In 2024, Gunning, a British-born international swimmer, was named to the prestigious Forbes 30 Under 30 Europe list in the Sport & Games category, recognising his influential work both in and beyond the swimming pool. The accolade celebrated his impact as a vocal advocate for LGBTQ+ visibility in sport, as well as his contributions to media and youth engagement initiatives across both the United Kingdom and Jamaica.

Later that year, in October 2024, Gunning made his directorial debut with the documentary Beneath the Surface, which premiered on Sky Sports.
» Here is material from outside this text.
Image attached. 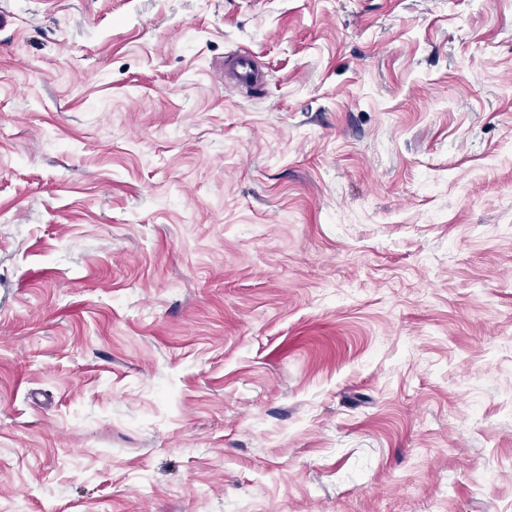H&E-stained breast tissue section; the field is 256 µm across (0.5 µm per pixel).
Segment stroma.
<instances>
[{"label":"stroma","mask_w":512,"mask_h":512,"mask_svg":"<svg viewBox=\"0 0 512 512\" xmlns=\"http://www.w3.org/2000/svg\"><path fill=\"white\" fill-rule=\"evenodd\" d=\"M0 512H512V0H0ZM224 79L249 89L261 87L268 81L267 75L246 53L235 55L224 67Z\"/></svg>","instance_id":"stroma-1"}]
</instances>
Serving as director, producer, and host, Gunning explored the challenges and progress of LGBTQ+ inclusion in elite sport. The documentary featured a high-profile interview with openly gay footballer Jake Daniels, offering a rare and candid look into the personal experiences of LGBTQ+ athletes. Beneath the Surface was widely praised for its authenticity and impact, further solidifying Gunning's role as a leading voice for equality and representation in sport-related media.

Gunning has since become a recognised presenter and media personality in both the UK and the Caribbean. He has appeared on popular television programmes including BBC Morning Live, where he supported Dr. Ranj in his challenge to learn to swim for BBC Children in Need in a live broadcast, as well as Steph's Packed Lunch and Lorraine on ITV as a guest presenter.

== Personal life ==
Gunning came out as gay whilst appearing on the reality dating show The Bi Life on E! Entertainment, making him Jamaica's first openly gay athlete on the National Team. During the show, he explained he wanted to inspire more people to be themselves in sport and be a LGBT role model for younger sports people to look up to. He later went on to win the Pride Award at the Attitude Pride Awards 2019 for his efforts to raise LGBTQ+ visibility around the globe in sports.

After retiring from competitive swimming in 2022, Gunning travelled to Jamaica with Tom Daley for BBC One's 'Tom Daley: Illegal to be Me' documentary. When asked about his experiences, he opened up around the bullying and hate messages he's received since coming out as gay, and his goals to support the LGBT community in the future.

Gunning continually champions LGBTQ+ rights and mental health in sport, and has spoken openly about both in multiple media publications. He also became a Kaleidoscope Trust Patron, alongside Tom Daley OBE, Munroe Bergdorf, Dustin Lance Black and Kyle De'Volle. During the Summer of 2022, Gunning officially opened Pride House Birmingham at the 2022 Commonwealth Games and serves as an ambassador for Pride House International for the Paris 2024 and LA 2028 Olympic Games.

==Impact and legacy==

Gunning has become a prominent advocate for inclusion, representation, and water safety education. He has worked with the NSPCC on its Childhood Day campaign, highlighting the importance of safeguarding young people and raising awareness around child protection initiatives.

He supported the Royal Life Saving Society UK in its successful campaign to include the Water Safety Code in the Relationships, Sex and Health Education (RSHE) statutory guidance for schools in England.

As an ambassador for the British Elite Athletes Association (formally British Olympic Association), Gunning works to promote athlete welfare, advocate for minority representation within professional sport, and provide mentoring to emerging talent. He has hosted and contributed to major Pride events in London and Manchester, where he champions LGBTQ+ inclusion and mental health awareness.

Through school visits, national campaigns, and public speaking, Gunning continues to use his platform to champion equality, inspire young people, and improve access to swimming and water safety education in the UK and internationally.